Using min_date and horizon: Predictions start from min_date and extend up to horizon days after the fit’s last date.
Using min_date and max_date: Generates predictions for all dates within this specified range, inclusive.

The mean_delay parameter adjusts predictions for the temporal lag between infection and case observation. For example, if mean_delay = 5, the model assumes that observed cases reflect infections that occurred on average five days earlier. This adjustment ensures that estimates of growth rates ("r") and reproduction numbers ("Rt") align with the correct underlying temporal dynamics.

The parameter argument determines the type of predictions:

"obs_cases": Observed cases, including uncertainty from the model's fit.
"r": Growth rate, calculated using the centered difference between time steps.
"Rt": Reproduction number, incorporating delay distributions and convolution.

Samples are drawn from the posterior distribution of the fitted model using the gratia package. The model estimates basis function coefficients on the smooth terms $\widehat{\beta}$ and smoothing parameter(s) $\lambda$. The coefficients have the approximate joint posterior distribution $$\beta | \lambda \sim N(\widehat{\beta}, \mathbf{V}_{\widehat{\beta}})$$ where $\mathbf{V}_{\widehat{\beta}}$ is the smoothing-parameter uncertainty corrected covariance matrix of the basis function coefficients. We draw samples from this approximate posterior and multiply them by the dates of interest to generate posterior draws. If estimating "Rt" or "r" the day-of-week effect is excluded (i.e., set to zero). Further processing of these draws to generate parameters of interest is described below.

For the intrinsic growth rate, we draw one day before and one day after every day of interest. We difference these two days within the smooth to get growth in the period and divide by two to generate the discrete centered derivative.

For the Rt we map the estimated values on the linear predictor scale back to the response scale and shift the estimated cases by the mean delay to get the estimated incident infections ($I$). We use the incident infections and the generation interval probability mass function ($w$) to estimate Rt via the Cori method: $I_t / \sum_{s = 1}^{t} I_{t - s} w_s$

For observed incident cases, we apply the estimated negative binomial observation error to the posterior expected incident cases to generate posterior predicted incident cases.

References

Miller, David L. "Bayesian views of generalized additive modelling." arXiv preprint arXiv:1902.01330 (2021).

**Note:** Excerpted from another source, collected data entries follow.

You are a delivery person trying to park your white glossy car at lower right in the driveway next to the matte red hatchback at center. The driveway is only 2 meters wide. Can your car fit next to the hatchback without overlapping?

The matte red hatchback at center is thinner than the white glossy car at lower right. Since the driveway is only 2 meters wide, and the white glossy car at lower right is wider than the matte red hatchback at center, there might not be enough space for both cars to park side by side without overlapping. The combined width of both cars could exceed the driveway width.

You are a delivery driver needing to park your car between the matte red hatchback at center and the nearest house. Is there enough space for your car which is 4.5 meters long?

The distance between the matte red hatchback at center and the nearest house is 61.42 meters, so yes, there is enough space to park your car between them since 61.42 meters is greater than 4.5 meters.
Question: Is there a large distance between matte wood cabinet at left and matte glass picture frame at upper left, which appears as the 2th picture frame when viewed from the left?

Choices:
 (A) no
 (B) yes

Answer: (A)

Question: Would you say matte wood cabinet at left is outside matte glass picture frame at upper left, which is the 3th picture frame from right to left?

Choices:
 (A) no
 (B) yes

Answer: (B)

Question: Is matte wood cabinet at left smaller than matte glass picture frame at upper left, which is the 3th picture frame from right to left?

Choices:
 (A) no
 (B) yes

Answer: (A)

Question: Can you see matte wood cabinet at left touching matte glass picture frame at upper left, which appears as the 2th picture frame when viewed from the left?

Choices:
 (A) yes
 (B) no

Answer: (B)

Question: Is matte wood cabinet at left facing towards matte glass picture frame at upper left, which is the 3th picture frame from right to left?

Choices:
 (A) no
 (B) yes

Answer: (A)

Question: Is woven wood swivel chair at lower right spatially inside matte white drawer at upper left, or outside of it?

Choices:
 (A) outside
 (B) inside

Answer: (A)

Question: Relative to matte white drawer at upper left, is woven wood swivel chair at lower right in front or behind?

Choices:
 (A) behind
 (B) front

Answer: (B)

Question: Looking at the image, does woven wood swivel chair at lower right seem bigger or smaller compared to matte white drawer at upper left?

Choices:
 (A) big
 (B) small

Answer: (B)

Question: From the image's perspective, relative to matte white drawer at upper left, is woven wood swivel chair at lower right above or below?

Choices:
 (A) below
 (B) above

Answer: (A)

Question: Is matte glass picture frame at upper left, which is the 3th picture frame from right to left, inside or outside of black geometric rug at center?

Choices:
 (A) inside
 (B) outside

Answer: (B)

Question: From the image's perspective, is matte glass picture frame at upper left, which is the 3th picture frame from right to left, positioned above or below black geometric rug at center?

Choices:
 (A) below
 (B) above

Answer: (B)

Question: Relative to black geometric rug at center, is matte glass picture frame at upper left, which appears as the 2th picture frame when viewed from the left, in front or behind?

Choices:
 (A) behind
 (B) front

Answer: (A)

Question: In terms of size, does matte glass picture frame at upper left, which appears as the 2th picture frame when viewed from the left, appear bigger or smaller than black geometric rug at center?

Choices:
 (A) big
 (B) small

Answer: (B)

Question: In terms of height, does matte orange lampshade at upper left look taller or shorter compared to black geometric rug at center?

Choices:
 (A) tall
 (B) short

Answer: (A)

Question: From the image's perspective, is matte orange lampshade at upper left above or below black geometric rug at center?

Gostic, Katelyn M., et al. "Practical considerations for measuring the effective reproductive number, Rt." PLoS computational biology 16.12 (2020): e1008409.

Simpson, Gavin L. "Gratia: An R package for exploring generalized additive models." arXiv preprint arXiv:2406.19082 (2024).

Cori A, Ferguson NM, Fraser C, Cauchemez S. A New Framework and Software to Estimate Time-Varying Reproduction Numbers During Epidemics. Am J Epidemiol. 2013;178(9):1505–12. pmid:24043437

Wood, Simon N. Generalized additive models: an introduction with R. chapman and hall/CRC, 2017.